Dessen ungeachtet verminderten sich die Verteidigungsausgaben gegenüber 2019 in neun Mitgliedsstaaten: Bulgarien, Griechenland, Kanada, Kroatien, den Niederlanden, Norwegen, Slowakei, Türkei und Ungarn.

Im Vorfeld der Tagung wurde bekannt, dass das Nicht-NATO-Mitglied Schweden seine Verteidigungsausgaben aufgrund einer Neueinschätzung seiner nationalen Sicherheitslage  erheblich erhöhen wird. Die Regierung hat vorgeschlagen, dass der Haushalt für die Streitkräfte im Zeitraum 2021 bis 2025 um 27,5 Milliarden Schwedische Kronen (3,09 Milliarden US Dollar) auf dann 79 Milliarden Schwedische Kronen (8,8 Milliarden US Dollar) erhöht werden soll. Diese Steigerung der Militärausgaben um vierzig Prozent ist die höchste seit siebzig Jahren.

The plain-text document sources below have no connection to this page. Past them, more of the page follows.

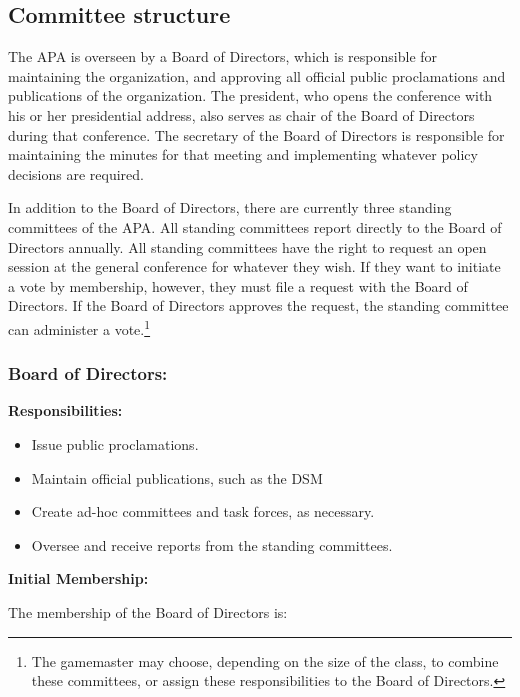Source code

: \subsection{Committee structure}
\label{committeestructure}

The APA is overseen by a Board of Directors, which is responsible for maintaining the organization, and approving all official public proclamations and publications of the organization. The president, who opens the conference with his or her presidential address, also serves as chair of the Board of Directors during that conference. The secretary of the Board of Directors is responsible for maintaining the minutes for that meeting and implementing whatever policy decisions are required.

In addition to the Board of Directors, there are currently three standing committees of the APA. All standing committees report directly to the Board of Directors annually. All standing committees have the right to request an open session at the general conference for whatever they wish. If they want to initiate a vote by membership, however, they must file a request with the Board of Directors. If the Board of Directors approves the request, the standing committee can administer a vote.\footnote{The gamemaster may choose, depending on the size of the class, to combine these committees, or assign these responsibilities to the Board of Directors.}

\subsubsection{Board of Directors:}
\label{boardofdirectors:}

\textbf{Responsibilities:}

\begin{itemize}
\item Issue public proclamations.

\item Maintain official publications, such as the DSM

\item Create ad-hoc committees and task forces, as necessary.

\item Oversee and receive reports from the standing committees.

\end{itemize}

\textbf{Initial Membership:}

The membership of the Board of Directors is:

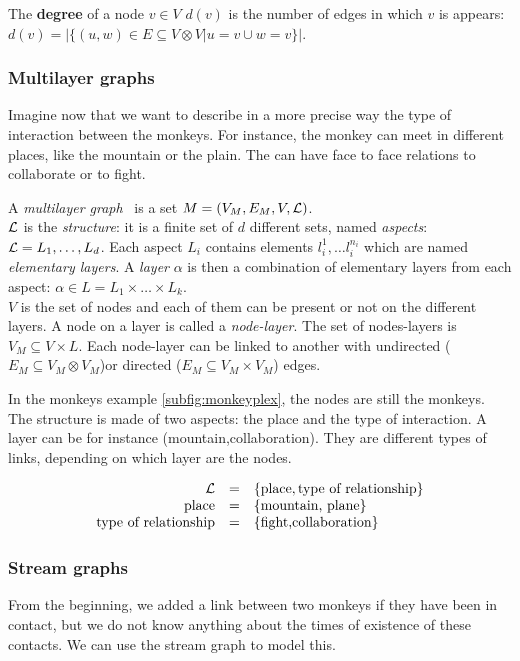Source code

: \documentclass{svproc}
\begin{document}
The {\bf degree} of a node $v\in V$ $d(v)$ is the number of edges in which $v$ is appears: $d(v)=|\{(u,w) \in E \subseteq V \otimes V| u=v \cup w=v\}|$.

\subsubsection{Multilayer graphs}
%
Imagine now that we want to describe in a more precise way the type of interaction between the monkeys. For instance, the monkey can meet in different places, like the mountain or the plain. The can have face to face relations to collaborate or to fight.

A {\em multilayer graph}~\cite{mlkiv,mldd} is a set $M=(V_M,E_M,V,{\cal L})$.\\
${\cal L}$ is the {\em structure}: it is a finite set of $d$ different sets, named {\em aspects}: ${\cal L} = L_1, \dots, L_d$. Each aspect $L_i$ contains elements $l_i^1,\dots l_i^{n_i}$ which are named {\em elementary layers}. A {\em layer} $\alpha$ is then a combination of elementary layers from each aspect: $\alpha \in L=L_1\times \dots \times L_k$. \\
$V$ is the set of nodes and each of them can be present or not on the different layers. A node on a layer is called a {\em node-layer}. The set of nodes-layers is $V_M \subseteq V \times L$. Each node-layer can be linked to another with undirected ($E_M\subseteq V_M \otimes V_M$)or directed ($E_M \subseteq V_M \times V_M$) edges.

In the monkeys example \cref{subfig:monkeyplex}, the nodes are still the monkeys. The structure is made of two aspects: the place and the type of interaction. A layer can be for instance (mountain,collaboration). They are different types of links, depending on which layer are the nodes.

\begin{equation}
\begin{array}{rcl}
  {\cal L}&=&\{\text{place},\text{type of relationship}\} \\
  \text{place} &=& \{\text{mountain, plane}\}\\
 \text{type of relationship} &=& \{ \text{fight,collaboration}\}
\end{array}
\end{equation}

\subsubsection{Stream graphs}
From the beginning, we added a link between two monkeys if they have been in contact, but we do not know anything about the times of existence of these contacts. We can use the stream graph to model this.
\end{document}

Zum Vergleich: Norwegen bringt 2020 6,6 Milliarden US Dollar zur Verteidigung auf (Quelle: NATO).

Initiative zur Entwicklung von Luftverteidigungsfähigkeiten

Das Herbsttreffen der NATO Verteidigungsminister schloss mit der Unterzeichnung einer Absichtserklärung (Letter of Intent) zur Entwicklung von bodengestützten Luftverteidigungsfähigkeiten (GBAD) für sehr kurze, kurze und mittlere Reichweite (ESuT berichtete). In einem modularen Ansatz wollen die Teilnehmer mit vielseitigen und skalierbaren Lösungen den  Bedrohungen aus der Luft begegnen. Sicherlich ist es ein Novum, dass die Unterzeichnung aus Belgien, Dänemark, Deutschland, Italien, Lettland, den Niederlande, Slowenien, Spanien, Ungarn und Großbritanninen virtuell erfolgte.

Desinformation – ein gelebtes Beispiel

Dass die verstärkte Abschreckungs- und Verteidigungshaltung der NATO zum Gegenstand gezielter Fehlinformation wird, kann nicht verwundern. Zu Überlegungen, die militärische Präsenz des Bündnisses an seiner Ostflanke zu erhöhen, wird  NATO-Generalsekretär Stoltenberg eine Äußerung in den Mund gelegt, nach der geplant sei, „in der Ukraine zwischen 2021 und 2022 eine verstärkte Forward Presence Battlegroup der NATO einzurichten, die im Norden des Landes eingesetzt wird.“ Das war in The Baltic Course‘, ein in Riga erscheinendes „Internationales (Internet) Magazin für Entscheidungsträger“ am 26. Oktober zu lesen. Auf unsere Nachfrage teilte ein Sprecher aus dem NATO Hauptquartier mit, es handele sich um einen Fall absichtlicher Desinformation, die Zitate seien erfunden.